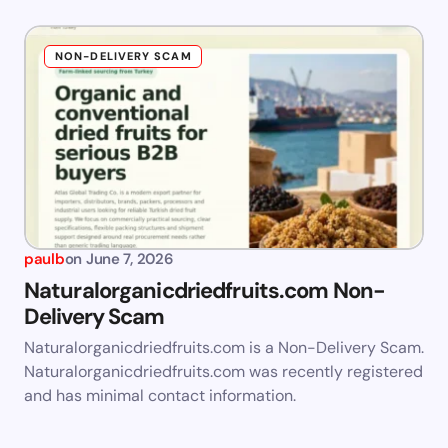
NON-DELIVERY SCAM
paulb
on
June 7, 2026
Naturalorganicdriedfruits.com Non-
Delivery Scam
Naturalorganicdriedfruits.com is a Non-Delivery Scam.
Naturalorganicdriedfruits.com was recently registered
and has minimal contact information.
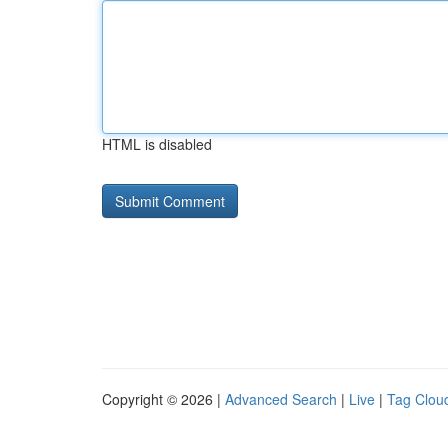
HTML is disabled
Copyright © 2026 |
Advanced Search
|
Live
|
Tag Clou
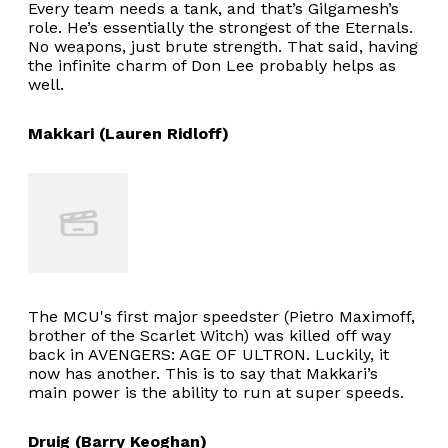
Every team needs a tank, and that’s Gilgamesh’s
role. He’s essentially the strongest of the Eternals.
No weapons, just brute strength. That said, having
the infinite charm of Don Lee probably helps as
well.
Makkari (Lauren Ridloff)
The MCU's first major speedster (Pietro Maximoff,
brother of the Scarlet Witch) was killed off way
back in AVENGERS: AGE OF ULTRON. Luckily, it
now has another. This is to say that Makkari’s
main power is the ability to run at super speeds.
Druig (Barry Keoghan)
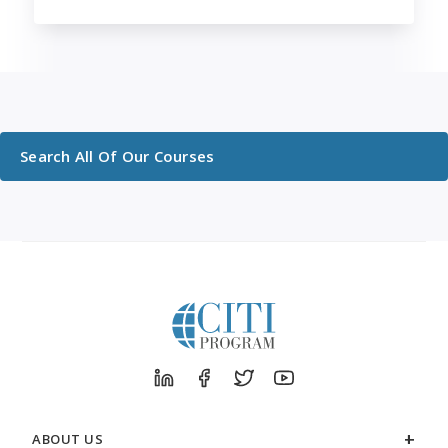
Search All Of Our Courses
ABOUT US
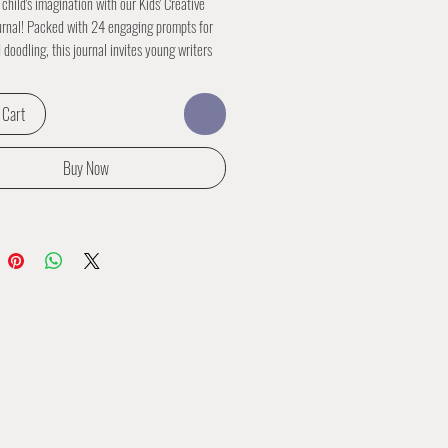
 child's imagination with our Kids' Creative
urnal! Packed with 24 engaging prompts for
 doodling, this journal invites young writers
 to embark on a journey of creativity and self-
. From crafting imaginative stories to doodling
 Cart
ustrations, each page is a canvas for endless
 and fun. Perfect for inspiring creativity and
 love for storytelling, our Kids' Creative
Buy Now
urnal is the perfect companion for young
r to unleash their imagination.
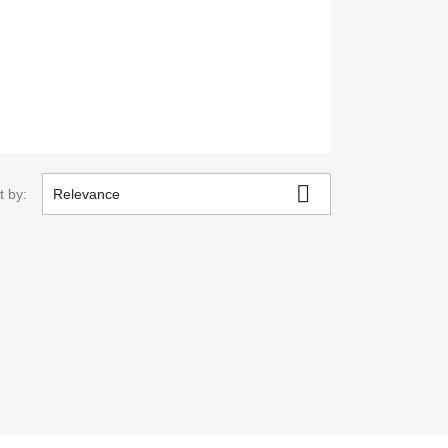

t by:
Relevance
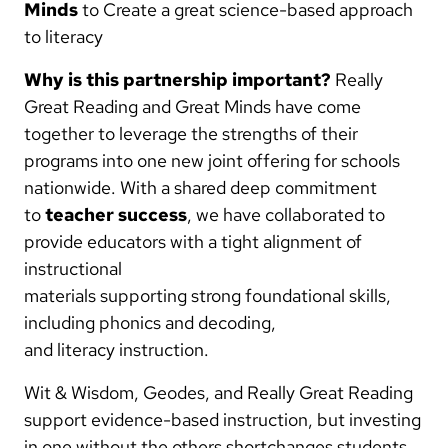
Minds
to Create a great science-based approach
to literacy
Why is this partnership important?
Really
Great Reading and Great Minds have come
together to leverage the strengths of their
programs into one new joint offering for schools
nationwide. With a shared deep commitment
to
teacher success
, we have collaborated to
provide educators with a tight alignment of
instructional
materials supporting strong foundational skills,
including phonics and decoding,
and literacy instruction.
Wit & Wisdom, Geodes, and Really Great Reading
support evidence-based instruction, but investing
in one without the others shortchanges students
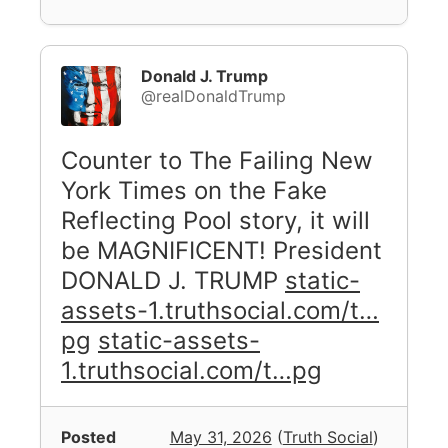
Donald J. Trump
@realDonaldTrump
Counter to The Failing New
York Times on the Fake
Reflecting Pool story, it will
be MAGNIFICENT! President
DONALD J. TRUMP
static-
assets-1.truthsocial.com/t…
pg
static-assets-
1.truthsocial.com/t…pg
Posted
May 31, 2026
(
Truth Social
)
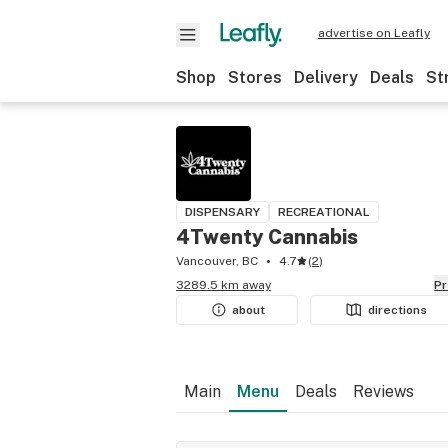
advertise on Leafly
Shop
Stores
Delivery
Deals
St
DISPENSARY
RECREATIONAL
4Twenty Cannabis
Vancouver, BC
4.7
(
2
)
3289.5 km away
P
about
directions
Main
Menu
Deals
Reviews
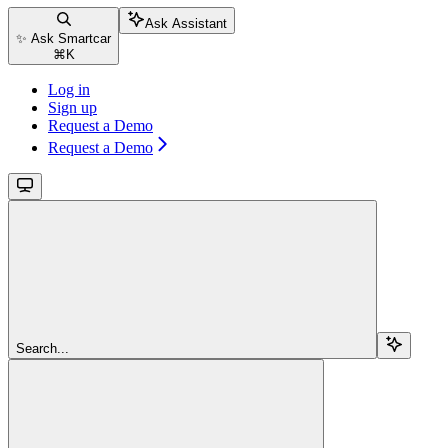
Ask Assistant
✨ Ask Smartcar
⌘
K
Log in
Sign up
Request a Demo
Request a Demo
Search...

...

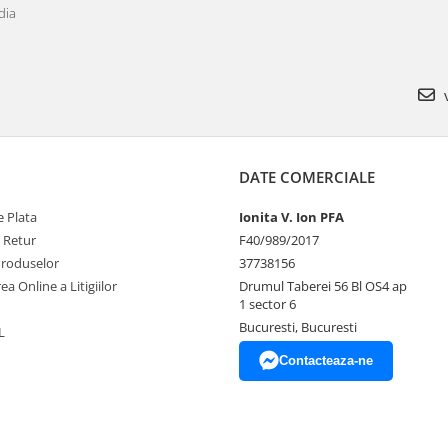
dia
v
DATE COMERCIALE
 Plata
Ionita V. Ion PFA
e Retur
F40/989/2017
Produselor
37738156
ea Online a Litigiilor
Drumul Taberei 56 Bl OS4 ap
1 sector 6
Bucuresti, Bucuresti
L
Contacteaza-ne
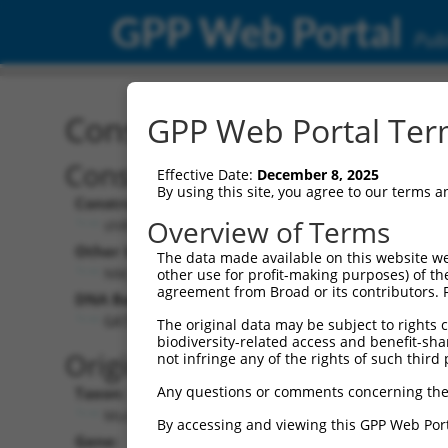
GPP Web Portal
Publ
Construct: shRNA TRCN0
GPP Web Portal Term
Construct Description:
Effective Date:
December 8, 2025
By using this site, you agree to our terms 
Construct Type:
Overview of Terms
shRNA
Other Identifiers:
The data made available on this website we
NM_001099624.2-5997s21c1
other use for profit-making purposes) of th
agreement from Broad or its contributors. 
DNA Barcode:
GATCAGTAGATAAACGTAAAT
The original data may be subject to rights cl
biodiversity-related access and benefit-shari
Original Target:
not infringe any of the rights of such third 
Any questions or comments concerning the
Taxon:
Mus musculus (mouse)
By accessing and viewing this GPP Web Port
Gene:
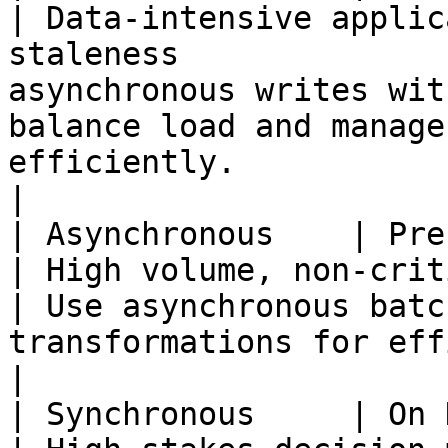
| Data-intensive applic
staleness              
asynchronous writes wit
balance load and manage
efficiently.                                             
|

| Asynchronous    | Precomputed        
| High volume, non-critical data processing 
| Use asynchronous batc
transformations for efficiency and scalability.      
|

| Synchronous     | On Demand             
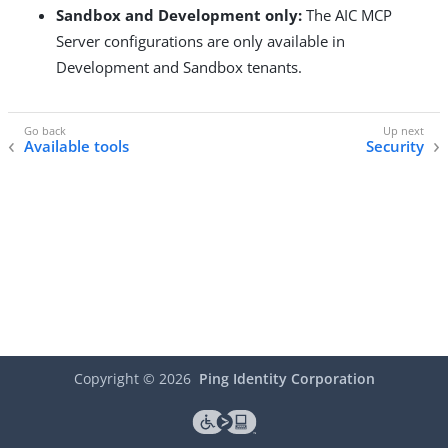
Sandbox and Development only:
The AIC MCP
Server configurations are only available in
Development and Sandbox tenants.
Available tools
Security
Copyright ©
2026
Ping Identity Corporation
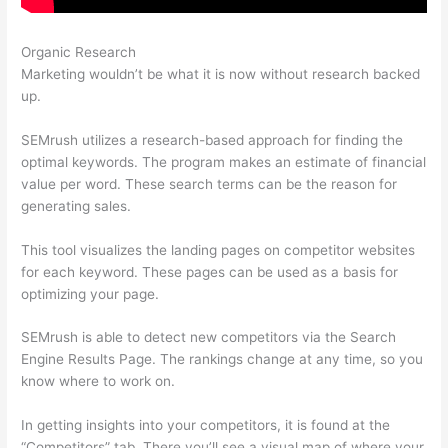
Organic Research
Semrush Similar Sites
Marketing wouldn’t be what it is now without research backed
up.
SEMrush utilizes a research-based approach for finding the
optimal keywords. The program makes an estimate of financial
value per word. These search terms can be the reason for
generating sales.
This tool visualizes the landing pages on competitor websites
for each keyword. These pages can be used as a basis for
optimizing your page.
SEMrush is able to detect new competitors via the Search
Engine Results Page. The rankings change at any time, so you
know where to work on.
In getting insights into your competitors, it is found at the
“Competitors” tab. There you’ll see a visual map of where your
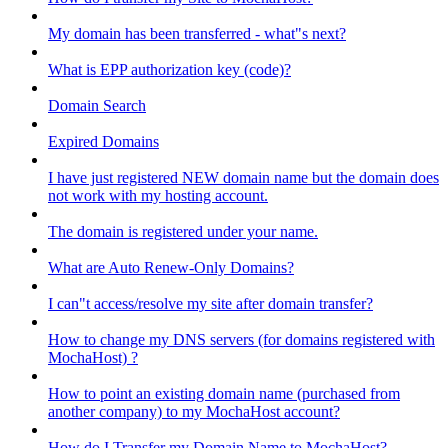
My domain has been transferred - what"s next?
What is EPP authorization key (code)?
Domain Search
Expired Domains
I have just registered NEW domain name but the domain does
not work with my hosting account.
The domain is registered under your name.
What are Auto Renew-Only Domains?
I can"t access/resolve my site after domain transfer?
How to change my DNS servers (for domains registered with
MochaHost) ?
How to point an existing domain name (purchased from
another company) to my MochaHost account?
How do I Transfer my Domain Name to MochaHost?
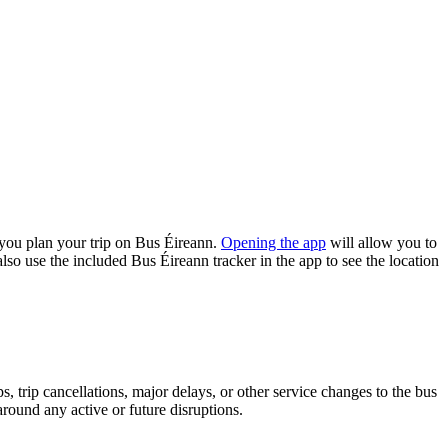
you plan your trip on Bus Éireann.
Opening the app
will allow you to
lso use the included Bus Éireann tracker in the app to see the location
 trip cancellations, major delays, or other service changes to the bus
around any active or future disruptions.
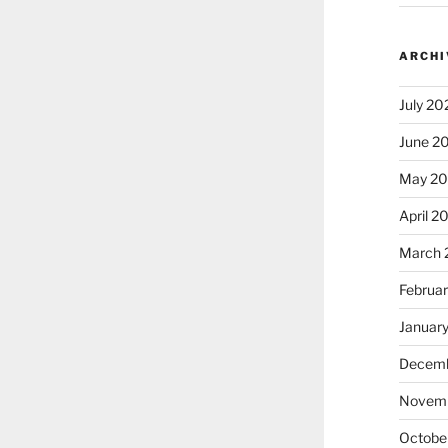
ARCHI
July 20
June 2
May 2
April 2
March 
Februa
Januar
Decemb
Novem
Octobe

» Job item:
An exact copy is needed of the entries above, starting at the line that holds "SEMrush utilizes a" and stopping at the line that holds "trip cancellations, major", both kept; pictures stay out.

» Answer area:
SEMrush utilizes a research-based approach for finding the
optimal keywords. The program makes an estimate of financial
value per word. These search terms can be the reason for
generating sales.
This tool visualizes the landing pages on competitor websites
for each keyword. These pages can be used as a basis for
optimizing your page.
SEMrush is able to detect new competitors via the Search
Engine Results Page. The rankings change at any time, so you
know where to work on.
In getting insights into your competitors, it is found at the
“Competitors” tab. There you’ll see a visual map of where your
My domain has been transferred - what"s next?
What is EPP authorization key (code)?
Domain Search
Expired Domains
I have just registered NEW domain name but the domain does
not work with my hosting account.
The domain is registered under your name.
What are Auto Renew-Only Domains?
I can"t access/resolve my site after domain transfer?
How to change my DNS servers (for domains registered with
MochaHost) ?
How to point an existing domain name (purchased from
another company) to my MochaHost account?
How do I Transfer my Domain Name to MochaHost?
you plan your trip on Bus Éireann.
Opening the app
will allow you to
lso use the included Bus Éireann tracker in the app to see the location
 trip cancellations, major delays, or other service changes to the bus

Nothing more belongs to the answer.